ASSIGNMENT:
From the records below, copy out exactly the lines from the one containing "nose: (16, 107)" to the one containing "right hip: (38, 158)", both included. Add nothing else.

EXERCISE INPUTS:

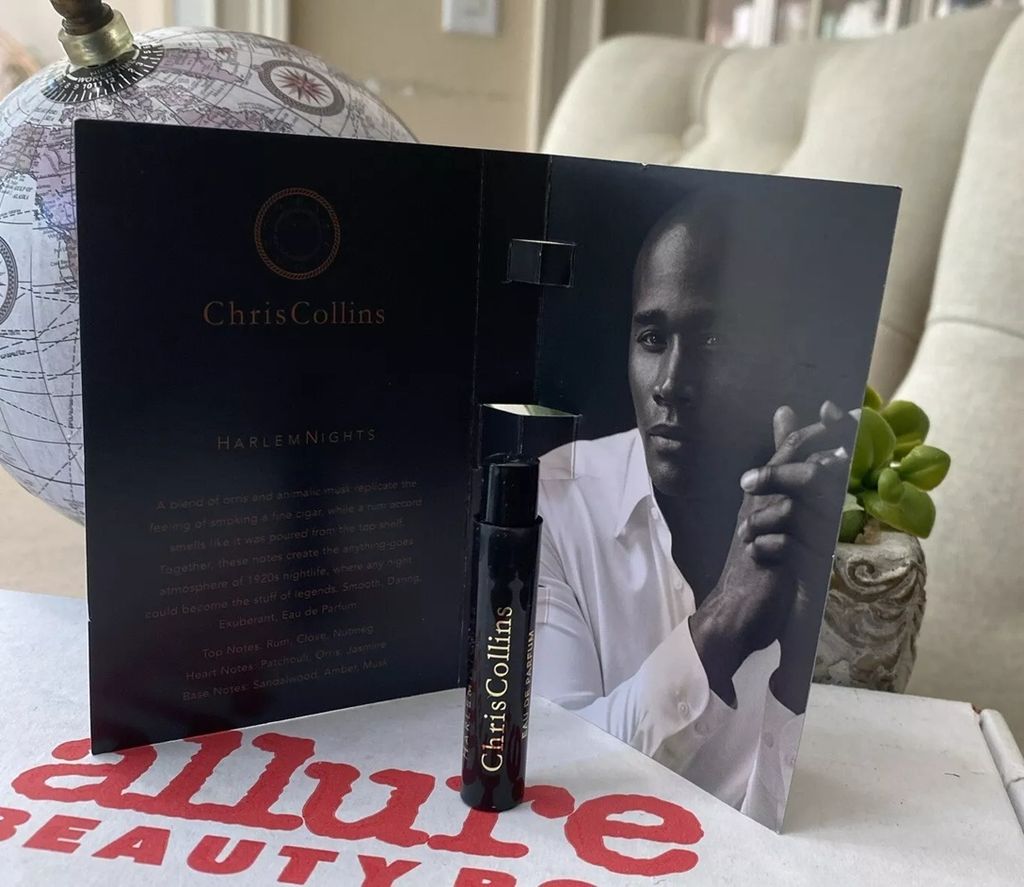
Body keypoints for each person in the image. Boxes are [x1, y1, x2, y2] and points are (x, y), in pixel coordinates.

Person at [534, 200, 854, 829]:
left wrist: (798, 670)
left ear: (787, 359)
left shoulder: (836, 529)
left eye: (714, 340)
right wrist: (721, 625)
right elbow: (555, 777)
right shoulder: (555, 497)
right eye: (653, 339)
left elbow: (803, 831)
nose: (671, 383)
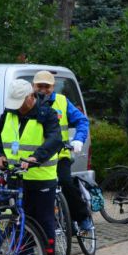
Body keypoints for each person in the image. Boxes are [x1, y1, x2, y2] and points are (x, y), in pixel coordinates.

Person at [0, 80, 63, 255]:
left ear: (30, 97)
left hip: (41, 178)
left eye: (20, 102)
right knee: (19, 224)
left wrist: (35, 157)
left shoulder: (47, 115)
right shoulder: (9, 113)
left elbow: (55, 139)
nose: (16, 107)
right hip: (16, 176)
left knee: (43, 224)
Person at [33, 71, 92, 232]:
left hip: (60, 156)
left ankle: (82, 217)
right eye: (40, 86)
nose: (43, 89)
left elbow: (81, 120)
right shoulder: (29, 103)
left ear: (53, 87)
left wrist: (79, 139)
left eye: (47, 86)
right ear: (33, 86)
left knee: (66, 183)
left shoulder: (62, 102)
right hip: (38, 158)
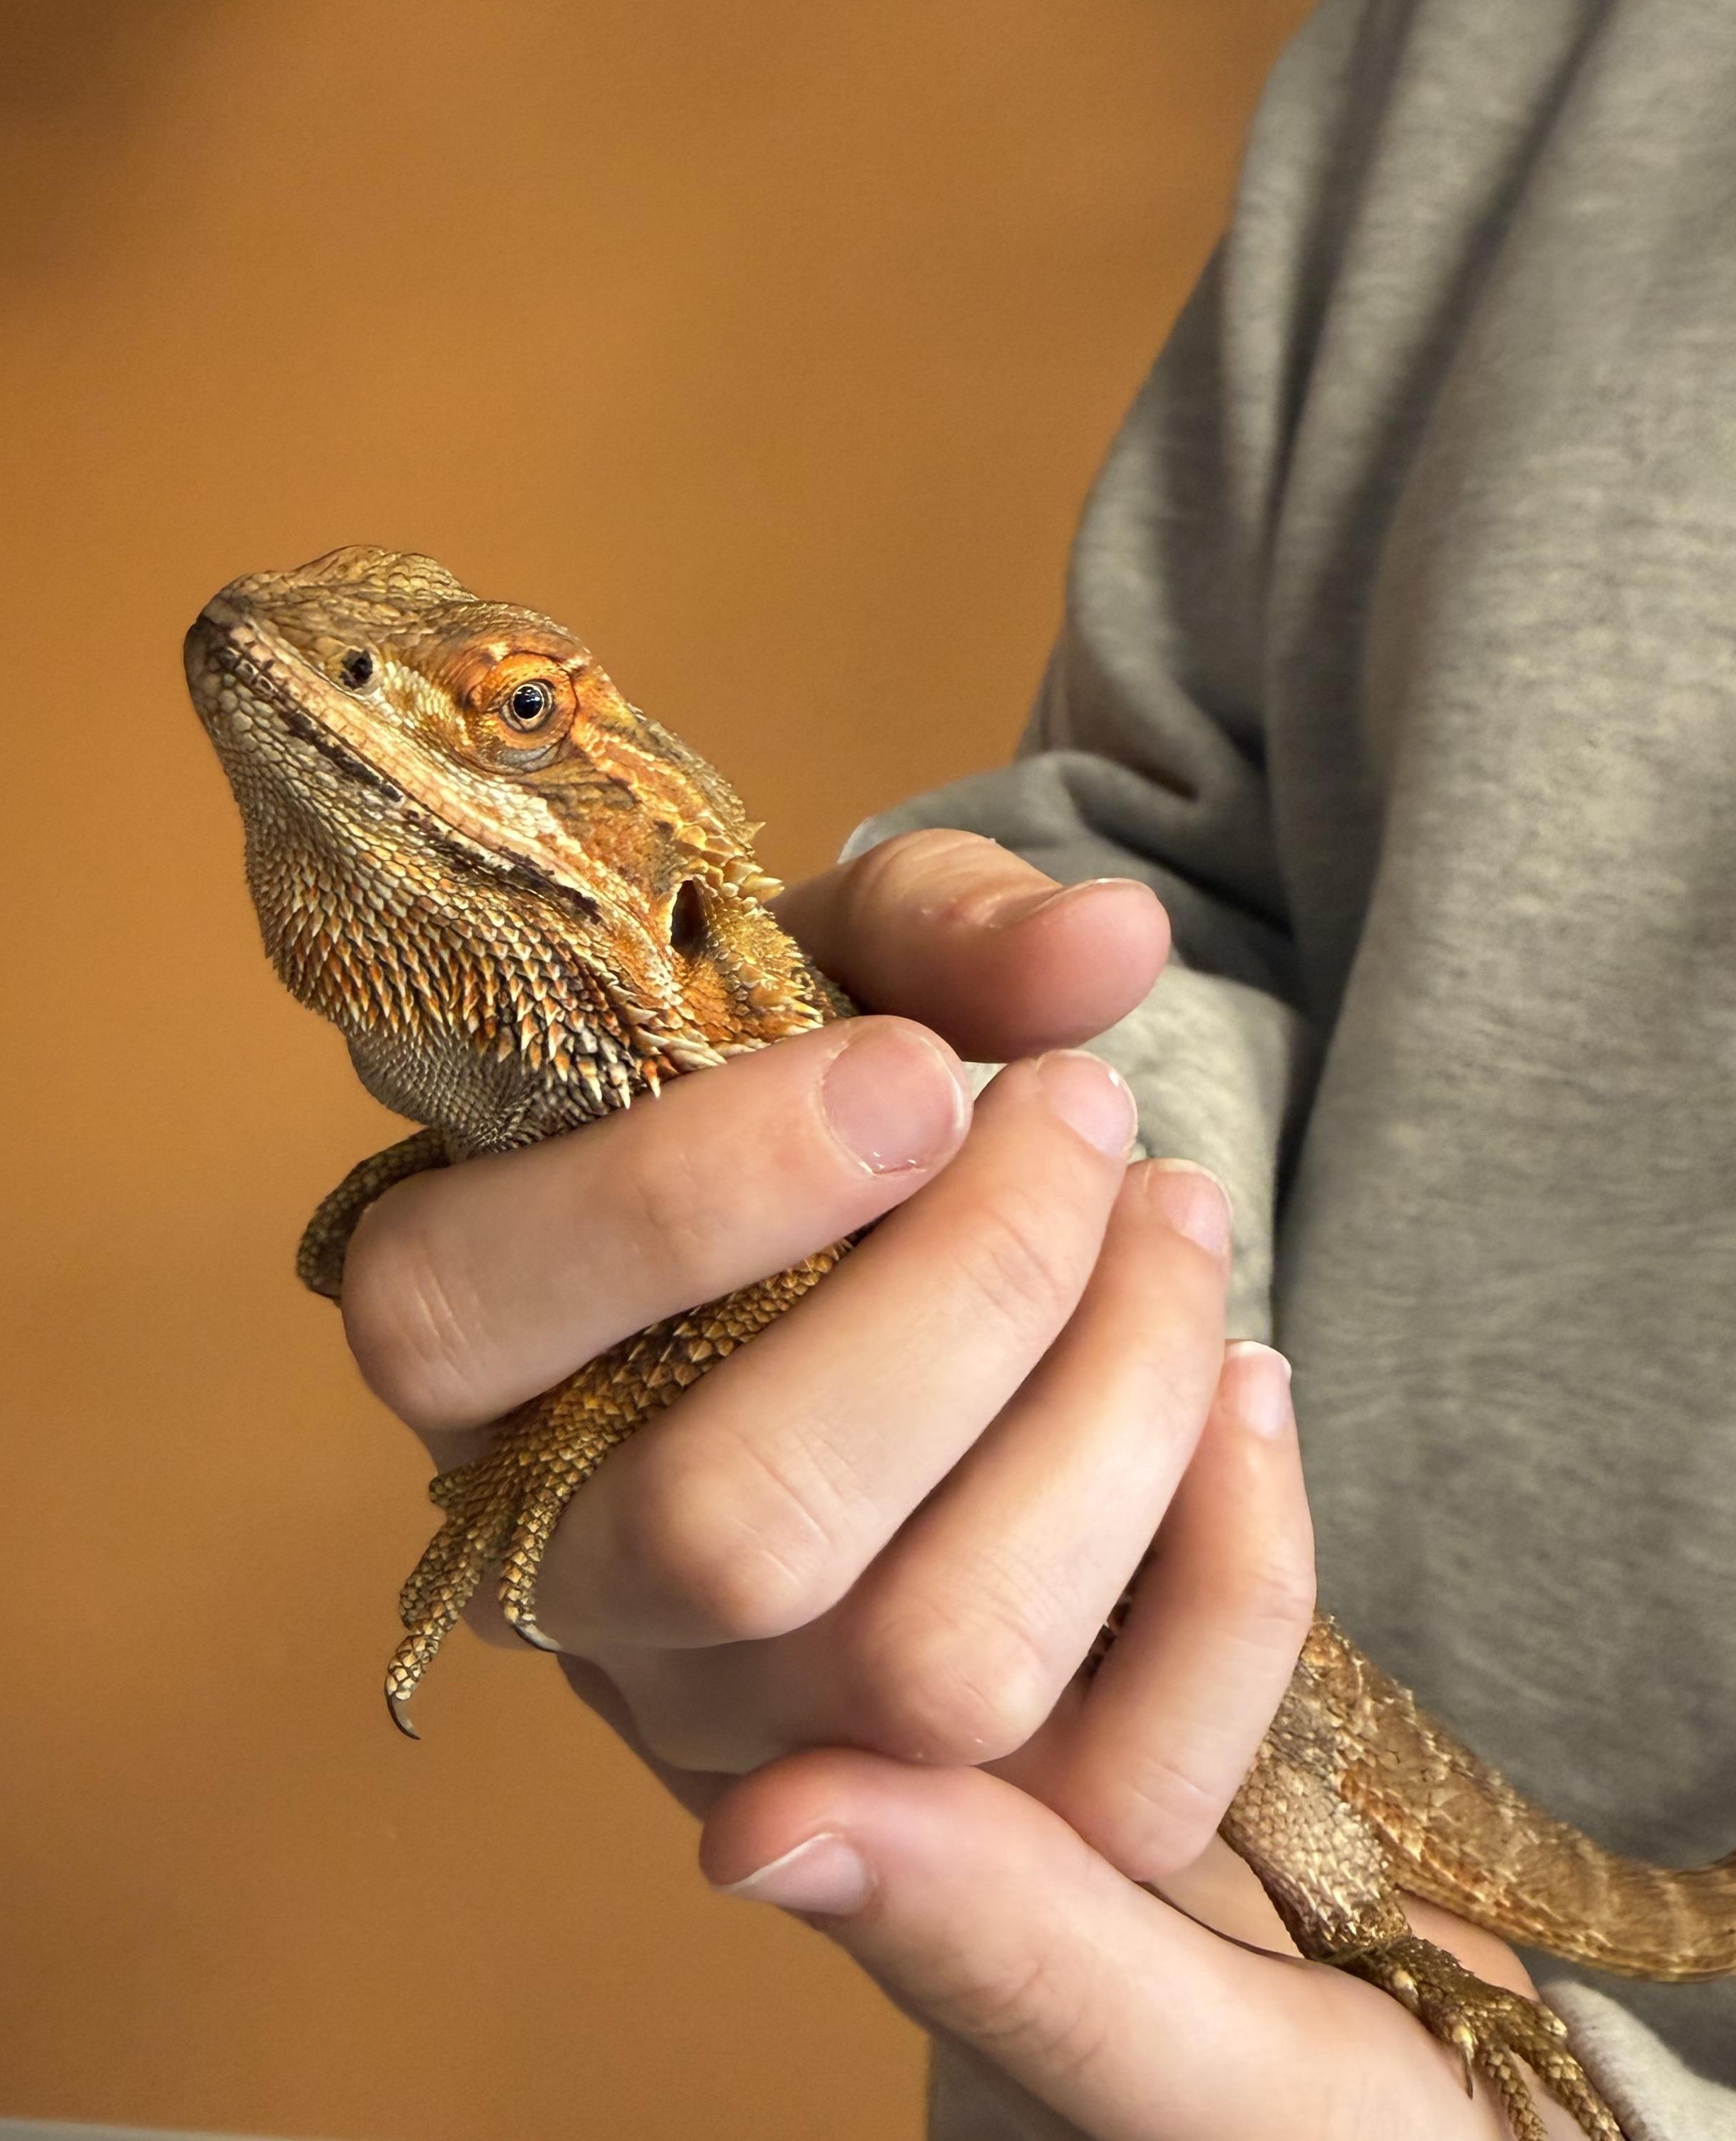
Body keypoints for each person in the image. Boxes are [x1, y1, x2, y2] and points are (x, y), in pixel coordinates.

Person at [331, 0, 1736, 2132]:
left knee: (1310, 1796)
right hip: (1123, 1891)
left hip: (1382, 1897)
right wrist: (1054, 1067)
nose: (376, 694)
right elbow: (1192, 859)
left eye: (509, 714)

TASK RESPONSE:
nose: (16, 107)
right hip: (16, 176)
left knee: (43, 224)
Person at [33, 71, 92, 232]:
left hip: (60, 156)
left ankle: (82, 217)
right eye: (40, 86)
nose: (43, 89)
left elbow: (81, 120)
right shoulder: (29, 103)
left ear: (53, 87)
left wrist: (79, 139)
left eye: (47, 86)
right ear: (33, 86)
left knee: (66, 183)
left shoulder: (62, 102)
right hip: (38, 158)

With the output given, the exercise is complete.